The budget includes the promise of £2bn of new money to fund social care over three years. This is a welcome response to the current crisis in social care which is seeing care homes, home care businesses and other crucial forms of support for adults and older people going bust, or suffering unacceptable levels of failure. The gap between what is currently spent on social care and what is needed is more than £1bn, so this will not on its own bring back support for the 1.2m older people who no longer get support (an increase of around half in recent years).

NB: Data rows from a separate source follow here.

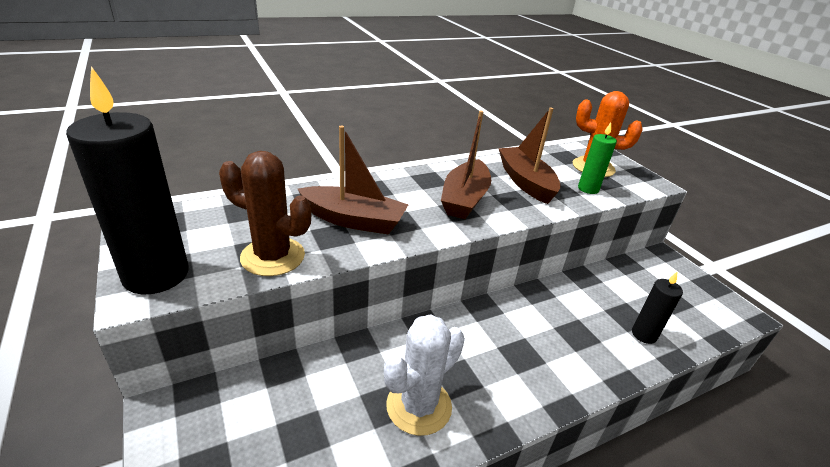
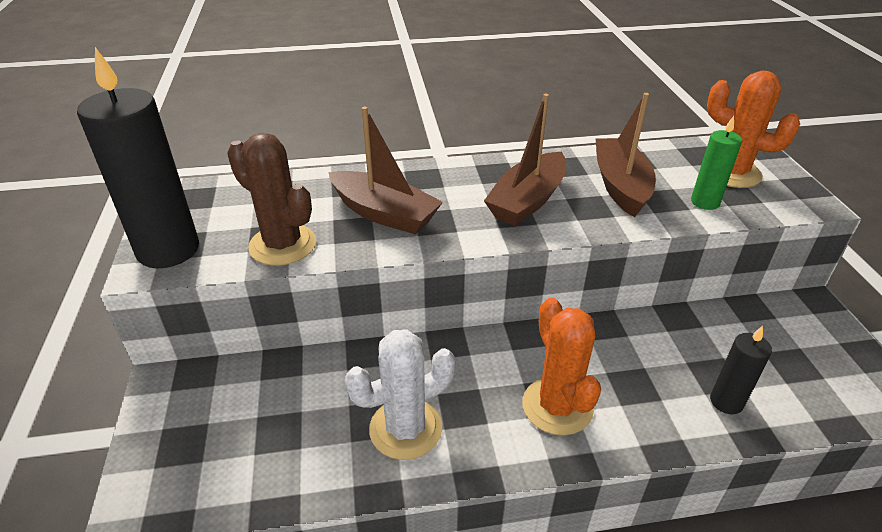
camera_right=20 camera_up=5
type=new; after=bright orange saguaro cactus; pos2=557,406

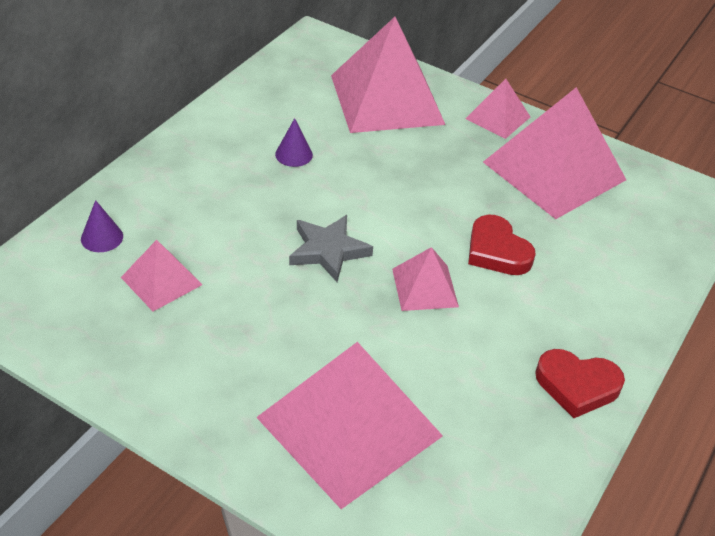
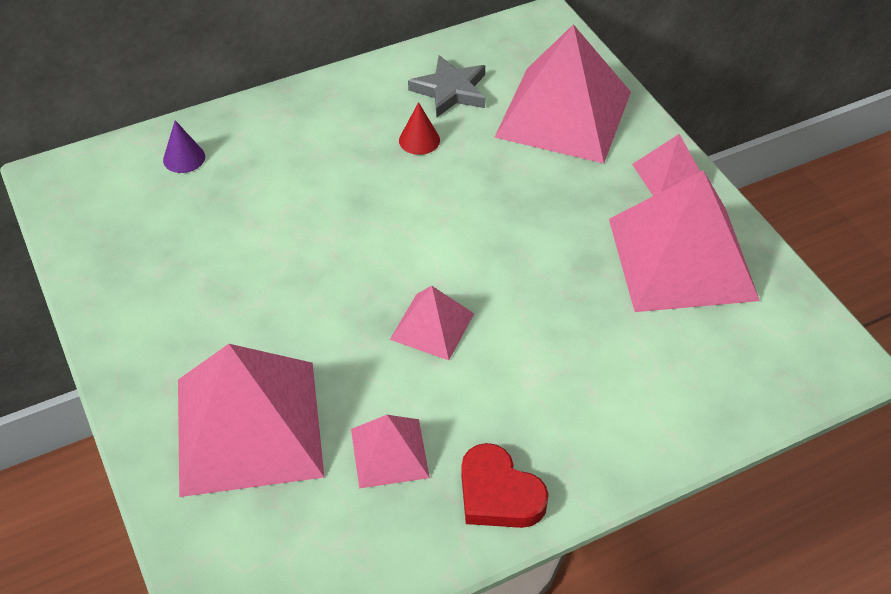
camera_right=35 camera_up=5
type=shifted; before=pink pyramid; pos1=161,281; pos2=389,453
type=repainted; before=purple solid cone; after=scarlet solid cone; pos1=294,154; pos2=419,140
type=shifted; before=ash-grey star shape; pos1=328,251; pos2=450,91
type=gone; before=scarlet heart shape; pos1=497,251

The money is a grant so, according to Richard Humphries at the King’s Fund, is unlikely to be ongoing and is likely to have ‘strings attached’. I have mixed feelings about this. On the one hand, councils, particularly in the poorest areas where cuts have been greatest (according to the cross party Public Accounts Committee), badly need the freedom to prop up existing services which are collapsing under the opposing pressures of budget cuts, increasing numbers of older and disabled people and increasing costs of providing care (not least the hundreds of millions needed to fund the – very welcome – national living wage in this traditionally low-pay sector). But on the other hand, the Better Care Fund experiment showed that well-intentioned but un-ringfenced money put into a stressed system results in little transformation: the crisis subsides and then reappears. Our forthcoming report on the national picture of Shared Lives development will show widening divergence between places investing heavily in Shared Lives because it offers them a sustainable model which fits with people’s lives, and areas apparently unable to invest in anything new.
Already the HSJ is calling for the new grant to be allocated to initiatives which focus on getting older people out of hospital. A narrow focus on what forms of social care will immediately alleviate the current pressures in the NHS will not ultimately achieve its goals. The models which work are those co-designed by social care providers, including the voluntary and social enterprise sector, and the people and families who make most use of services themselves. They are built around goals like wellbeing, independence and resilience. By putting people’s needs (and capabilities) at the centre, rather than services’ needs, they ultimately lead to benefits for the NHS which would not be achieved if benefiting the NHS was the starting point.
The budget also promises a Green Paper which will consider how to put social care on a sustainable footing. It is impossible to answer that pressing question without giving equal consideration to the question of what the money will be spent on in future. This cannot be ‘a more efficient version of what usually do’. It must be a social care system built around serious ambition for the scale and effectiveness of community-based models which have been considered add-ons for too long. As this SCIE paper outlines, it’s time for the models with most chance of success to become core business.